» **AVAILABLE RECORDS**:
-------------------------

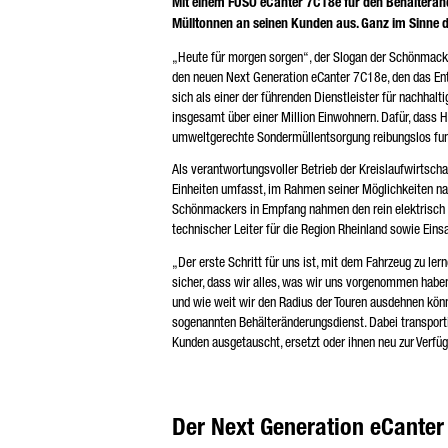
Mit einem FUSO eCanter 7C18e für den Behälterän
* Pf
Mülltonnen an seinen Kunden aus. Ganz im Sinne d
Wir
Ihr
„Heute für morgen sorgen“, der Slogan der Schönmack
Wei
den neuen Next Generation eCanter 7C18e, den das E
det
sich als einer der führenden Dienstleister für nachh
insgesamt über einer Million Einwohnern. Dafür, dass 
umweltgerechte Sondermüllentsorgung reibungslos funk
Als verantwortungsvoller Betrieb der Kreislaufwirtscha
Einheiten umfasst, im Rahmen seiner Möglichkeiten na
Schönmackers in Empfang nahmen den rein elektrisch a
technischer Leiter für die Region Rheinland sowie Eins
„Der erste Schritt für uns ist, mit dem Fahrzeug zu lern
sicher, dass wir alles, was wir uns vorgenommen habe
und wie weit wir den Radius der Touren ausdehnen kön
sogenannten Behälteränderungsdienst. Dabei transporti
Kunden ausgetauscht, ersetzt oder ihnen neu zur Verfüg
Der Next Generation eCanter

-------------------------

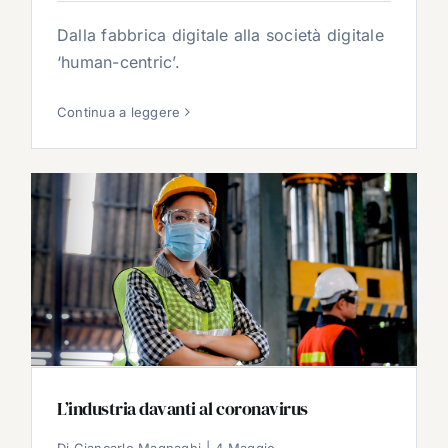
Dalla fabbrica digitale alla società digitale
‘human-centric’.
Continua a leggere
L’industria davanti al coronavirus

-------------------------

» **WORK TO COMPLETE**: Search the data above for the string "Kunden" and copy each line that has it.

» **RESPONSE TO THE EXERCISE**:
Mülltonnen an seinen Kunden aus. Ganz im Sinne d
Kunden ausgetauscht, ersetzt oder ihnen neu zur Verfüg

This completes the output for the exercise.